Both of them are incredibly interesting if you are in any way helping a website to be more effective online, and both generally require original research and testing, and that is why the practitioners of these disciplines can become incrementally more effective outside of individual tests in the other websites they design.
Studying and implementing tests around these disciplines helps provide a system for becoming a better web designer, not just in aesthetic preferences, but in an objective way. Not ‘I feel‘ this design decision will be more effective, but this design decision is more effective according to the numbers.
Both types of research are useful, but which should you do first?

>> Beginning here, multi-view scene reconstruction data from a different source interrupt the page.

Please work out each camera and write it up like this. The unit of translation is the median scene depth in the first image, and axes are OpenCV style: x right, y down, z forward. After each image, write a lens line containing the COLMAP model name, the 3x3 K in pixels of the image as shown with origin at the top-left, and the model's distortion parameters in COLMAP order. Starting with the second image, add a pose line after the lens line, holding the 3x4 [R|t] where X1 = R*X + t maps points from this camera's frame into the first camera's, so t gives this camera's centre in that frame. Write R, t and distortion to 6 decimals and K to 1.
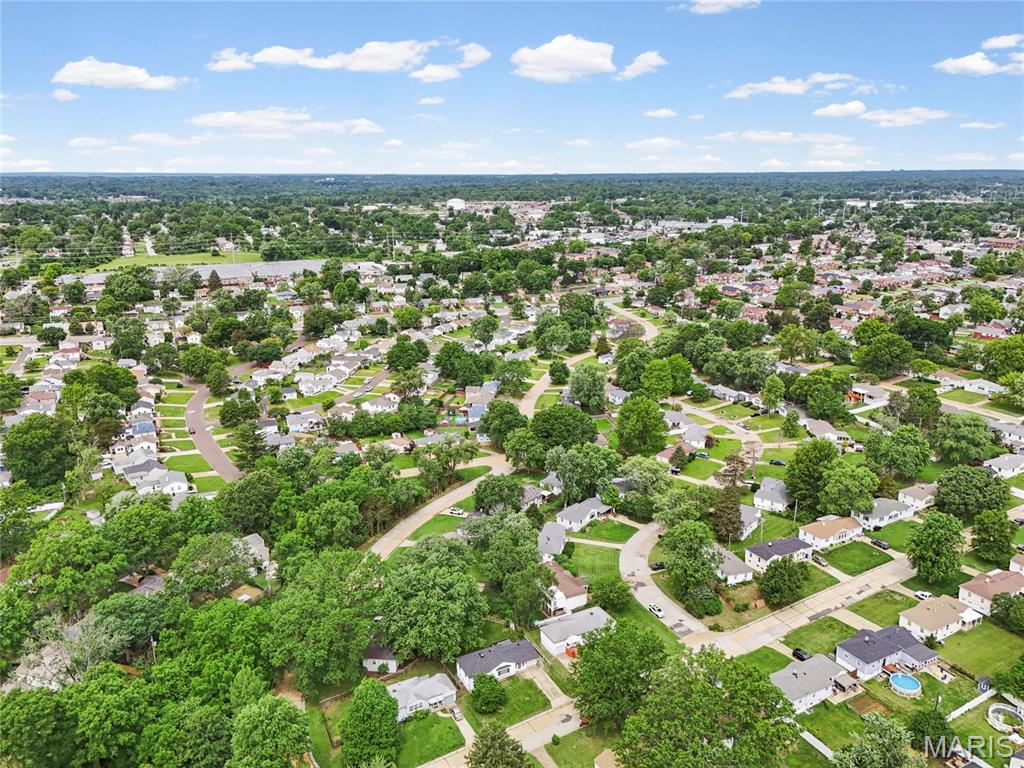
lens RADIAL K [[772.1, 0, 516.7], [0, 772.1, 387.5], [0, 0, 1]] dist [0.067985, -0.059542]
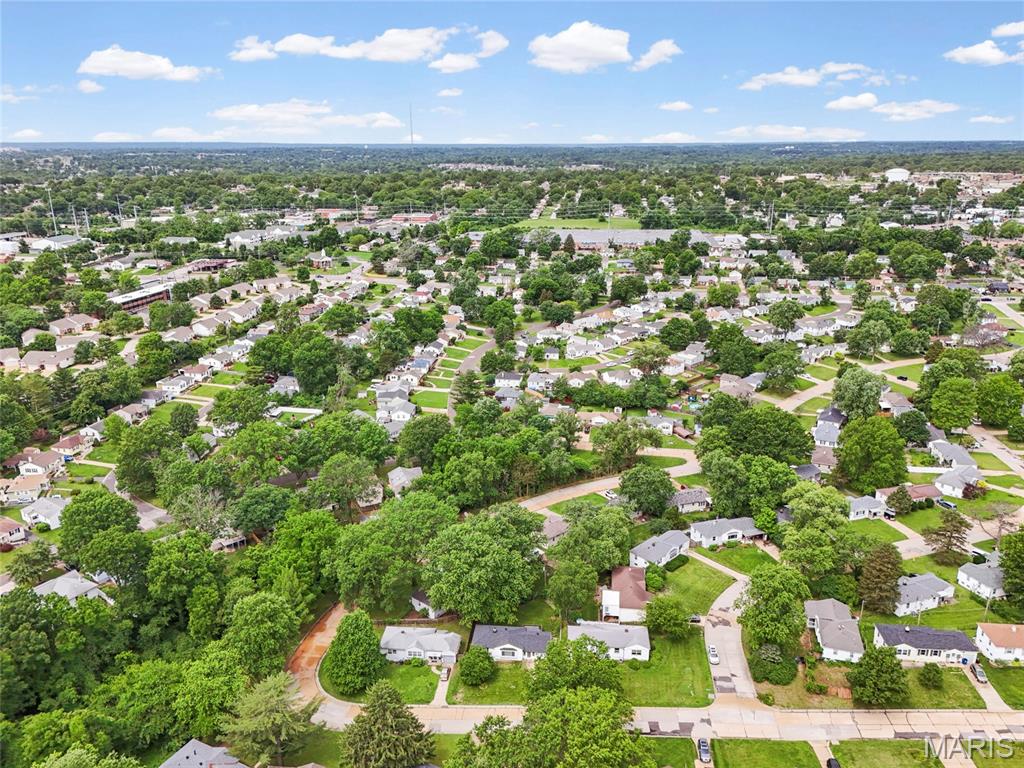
lens RADIAL K [[772.1, 0, 505.3], [0, 772.1, 384.1], [0, 0, 1]] dist [0.067985, -0.059542]
pose [[0.830804, 0.164144, -0.531809, 0.257665], [-0.146690, 0.986315, 0.075266, -0.024798], [0.536886, 0.015480, 0.843513, 0.096107]]
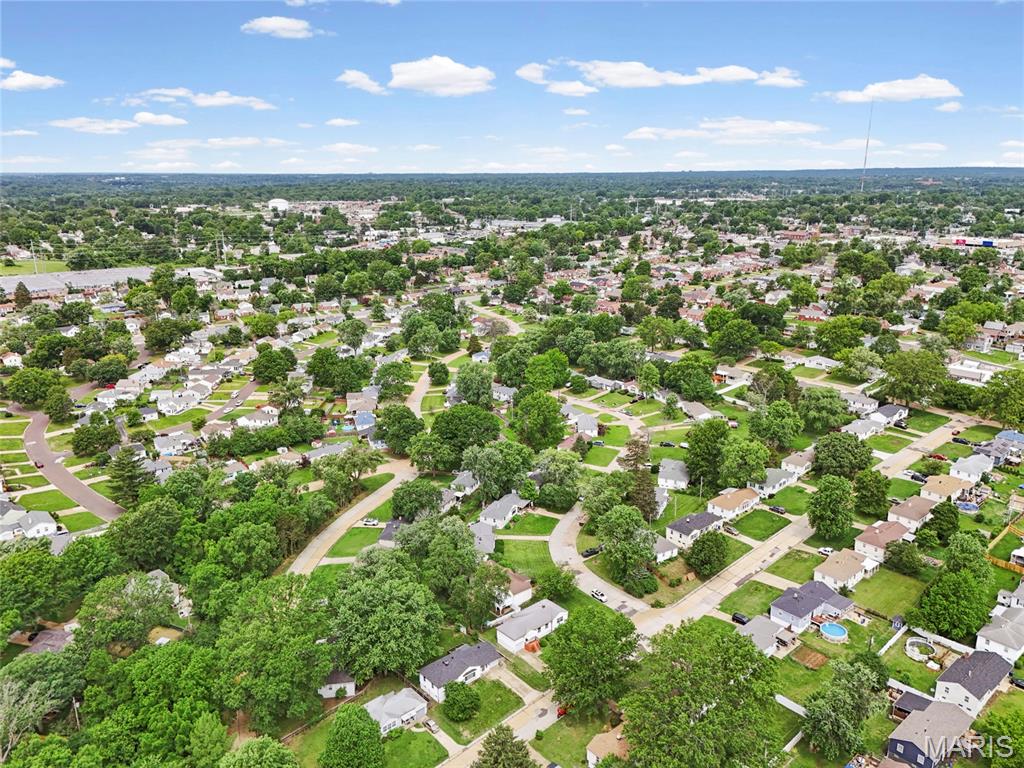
lens RADIAL K [[772.1, 0, 520.8], [0, 772.1, 383.7], [0, 0, 1]] dist [0.067985, -0.059542]
pose [[0.971328, -0.064526, 0.228820, -0.090477], [0.065490, 0.997847, 0.003384, -0.002967], [-0.228546, 0.011699, 0.973463, 0.010302]]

If you have less than 10,000 page-views a month on website, User testing might be your best bet as it doesn’t require a certain amount of people to get statistically significant results. If a website does have more than that and you see opportunities for getting a higher number of conversions, Conversion Rate Optimization is a great option, but ideally, you’d be able to do both.
Usability testing allows you to dig deep into the psychology surrounding key actions and come up with great hypotheses to test during A/B Testing for Conversion Rate Optimization.
Used in concert with a keen problem-solving mind, these methods will allow you to find and fix any user flow problems or confusing elements on your site and get your website fine-tuned like a well-oiled machine.